A very long step. And another.
(He doesn’t like that the boy disobeyed.)
(…He doesn’t understand why Jack’s chosen to be obstinate about this, of all things. It’s only a journal. It’s Orev’s journal, it’s Orev’s own words, what in fuck’s name could Jack possibly be hiding?)
His voice is lower now, licked with a hiss. “Jack.
“This is a mistake.
“I am giving you one last chance.”
The next words lack the particularity of command. It’s a statement, simply, of a fact, a wish: “I’d like my journal back.”
He takes another step.
<.>
Rather than encouraging Jack to think of the error of his ways, it fills him with a thrill-sparked terror. He almost laughs, does let out a hysterical not-quite-giggle, humorless and panicked, when Orev strides toward him looking thunderous.

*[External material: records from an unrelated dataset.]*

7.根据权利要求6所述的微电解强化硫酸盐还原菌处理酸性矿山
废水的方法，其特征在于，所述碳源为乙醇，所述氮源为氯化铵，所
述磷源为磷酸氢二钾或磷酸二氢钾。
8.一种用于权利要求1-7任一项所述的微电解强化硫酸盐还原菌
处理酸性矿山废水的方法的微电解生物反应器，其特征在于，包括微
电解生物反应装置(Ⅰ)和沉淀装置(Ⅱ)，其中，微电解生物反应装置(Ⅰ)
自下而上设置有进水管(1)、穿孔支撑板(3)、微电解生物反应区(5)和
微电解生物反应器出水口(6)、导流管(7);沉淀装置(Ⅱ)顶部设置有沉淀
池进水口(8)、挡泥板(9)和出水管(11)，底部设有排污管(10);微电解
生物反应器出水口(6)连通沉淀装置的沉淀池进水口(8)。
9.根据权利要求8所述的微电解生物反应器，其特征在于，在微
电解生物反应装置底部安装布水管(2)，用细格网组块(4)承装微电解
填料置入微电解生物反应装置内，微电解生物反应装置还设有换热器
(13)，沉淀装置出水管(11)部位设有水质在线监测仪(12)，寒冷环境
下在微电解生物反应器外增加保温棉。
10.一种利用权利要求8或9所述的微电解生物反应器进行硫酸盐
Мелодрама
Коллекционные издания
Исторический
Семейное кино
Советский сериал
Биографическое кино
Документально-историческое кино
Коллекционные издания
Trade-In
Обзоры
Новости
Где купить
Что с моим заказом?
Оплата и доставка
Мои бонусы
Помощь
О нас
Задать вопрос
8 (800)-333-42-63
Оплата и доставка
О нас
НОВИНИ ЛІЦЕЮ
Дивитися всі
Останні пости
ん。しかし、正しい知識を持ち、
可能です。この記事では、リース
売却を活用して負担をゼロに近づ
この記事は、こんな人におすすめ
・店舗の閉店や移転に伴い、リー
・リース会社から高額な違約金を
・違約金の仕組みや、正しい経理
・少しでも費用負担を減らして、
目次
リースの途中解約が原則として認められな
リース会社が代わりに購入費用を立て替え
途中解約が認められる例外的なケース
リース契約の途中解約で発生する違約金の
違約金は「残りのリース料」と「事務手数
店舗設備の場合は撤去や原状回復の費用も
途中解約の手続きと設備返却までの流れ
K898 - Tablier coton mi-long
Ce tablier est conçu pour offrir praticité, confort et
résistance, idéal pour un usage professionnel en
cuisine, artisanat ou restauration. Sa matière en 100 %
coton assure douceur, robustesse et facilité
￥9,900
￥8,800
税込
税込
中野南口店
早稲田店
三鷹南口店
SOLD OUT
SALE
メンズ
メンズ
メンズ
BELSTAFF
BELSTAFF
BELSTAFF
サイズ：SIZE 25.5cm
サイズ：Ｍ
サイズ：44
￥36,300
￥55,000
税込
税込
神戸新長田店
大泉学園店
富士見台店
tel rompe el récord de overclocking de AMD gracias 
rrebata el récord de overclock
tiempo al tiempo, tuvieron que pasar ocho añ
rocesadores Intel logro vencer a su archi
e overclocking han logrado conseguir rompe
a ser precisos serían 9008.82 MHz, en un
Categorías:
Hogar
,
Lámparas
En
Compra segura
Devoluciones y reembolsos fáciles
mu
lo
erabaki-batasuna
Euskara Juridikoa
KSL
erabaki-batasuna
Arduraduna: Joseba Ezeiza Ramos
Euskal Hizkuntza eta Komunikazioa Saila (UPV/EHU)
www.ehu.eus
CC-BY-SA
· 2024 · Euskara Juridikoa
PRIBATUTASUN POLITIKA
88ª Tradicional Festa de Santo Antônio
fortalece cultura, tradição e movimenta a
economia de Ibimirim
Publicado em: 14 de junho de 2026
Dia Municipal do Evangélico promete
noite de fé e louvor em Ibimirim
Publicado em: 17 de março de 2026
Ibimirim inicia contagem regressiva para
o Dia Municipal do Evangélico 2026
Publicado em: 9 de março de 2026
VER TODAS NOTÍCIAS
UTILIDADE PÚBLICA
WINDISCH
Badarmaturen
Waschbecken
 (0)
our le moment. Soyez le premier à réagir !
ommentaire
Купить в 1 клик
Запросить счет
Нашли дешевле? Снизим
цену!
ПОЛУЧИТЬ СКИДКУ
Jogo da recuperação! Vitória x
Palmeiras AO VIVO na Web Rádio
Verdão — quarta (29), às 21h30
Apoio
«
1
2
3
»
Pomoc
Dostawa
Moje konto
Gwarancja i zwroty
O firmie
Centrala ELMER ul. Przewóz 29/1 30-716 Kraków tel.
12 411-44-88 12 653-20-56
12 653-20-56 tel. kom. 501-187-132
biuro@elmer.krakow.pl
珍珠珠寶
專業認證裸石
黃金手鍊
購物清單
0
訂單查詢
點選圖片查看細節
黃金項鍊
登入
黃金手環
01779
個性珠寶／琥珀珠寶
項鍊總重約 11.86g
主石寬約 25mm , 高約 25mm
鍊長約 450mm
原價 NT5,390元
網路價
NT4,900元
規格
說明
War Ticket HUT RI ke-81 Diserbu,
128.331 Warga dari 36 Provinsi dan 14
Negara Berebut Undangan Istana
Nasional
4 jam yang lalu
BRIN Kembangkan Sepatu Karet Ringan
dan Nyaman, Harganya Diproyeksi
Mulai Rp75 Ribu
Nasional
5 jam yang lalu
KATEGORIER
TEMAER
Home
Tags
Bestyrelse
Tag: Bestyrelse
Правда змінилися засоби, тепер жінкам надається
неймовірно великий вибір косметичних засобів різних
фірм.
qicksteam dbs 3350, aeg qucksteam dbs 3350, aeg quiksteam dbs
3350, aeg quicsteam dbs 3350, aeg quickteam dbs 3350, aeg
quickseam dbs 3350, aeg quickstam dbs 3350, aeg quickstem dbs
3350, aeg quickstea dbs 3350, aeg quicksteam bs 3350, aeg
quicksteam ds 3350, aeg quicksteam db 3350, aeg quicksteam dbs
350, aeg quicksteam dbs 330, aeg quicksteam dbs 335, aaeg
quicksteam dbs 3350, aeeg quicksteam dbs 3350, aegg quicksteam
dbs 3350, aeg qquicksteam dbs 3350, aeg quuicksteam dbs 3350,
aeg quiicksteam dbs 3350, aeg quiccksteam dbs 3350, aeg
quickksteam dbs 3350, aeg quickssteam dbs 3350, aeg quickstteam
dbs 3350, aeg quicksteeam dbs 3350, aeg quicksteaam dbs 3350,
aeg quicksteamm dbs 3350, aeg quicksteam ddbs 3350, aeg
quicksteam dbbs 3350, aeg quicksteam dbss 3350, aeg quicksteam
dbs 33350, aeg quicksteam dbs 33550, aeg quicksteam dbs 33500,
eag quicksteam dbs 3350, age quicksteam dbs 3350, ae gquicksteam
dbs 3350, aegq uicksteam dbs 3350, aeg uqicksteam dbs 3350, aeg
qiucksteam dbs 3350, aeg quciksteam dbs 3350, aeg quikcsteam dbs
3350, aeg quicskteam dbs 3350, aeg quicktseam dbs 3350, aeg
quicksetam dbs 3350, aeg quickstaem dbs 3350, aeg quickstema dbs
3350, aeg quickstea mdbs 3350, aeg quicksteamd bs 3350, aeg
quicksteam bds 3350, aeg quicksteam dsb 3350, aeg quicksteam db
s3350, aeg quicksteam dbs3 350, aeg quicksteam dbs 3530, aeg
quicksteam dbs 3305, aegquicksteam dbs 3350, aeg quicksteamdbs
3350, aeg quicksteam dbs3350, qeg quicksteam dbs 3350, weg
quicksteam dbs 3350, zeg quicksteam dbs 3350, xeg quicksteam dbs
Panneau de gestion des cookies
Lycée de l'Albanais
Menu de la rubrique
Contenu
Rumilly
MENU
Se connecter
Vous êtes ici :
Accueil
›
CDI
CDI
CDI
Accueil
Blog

He shivers. Takes another step, angling for the door -
Then turns to run.
<.>
It's an instinctive reaction.
He doesn't have time to plan. This recalcitrance, that panicked sound (not displeasing, but he can't appreciate it now, or feel the way it crackles up his spine) warns of rash action, and it occurs to Orev that Jack might plan to do something to the journal, burn it, shred it, and Orev needs those words, for shit's sake it's all he has, and his hand's raising, conjuring a spectral chain, shifting black and deep red light.
He casts Chain of Conviction, and hurls the chain at Jack.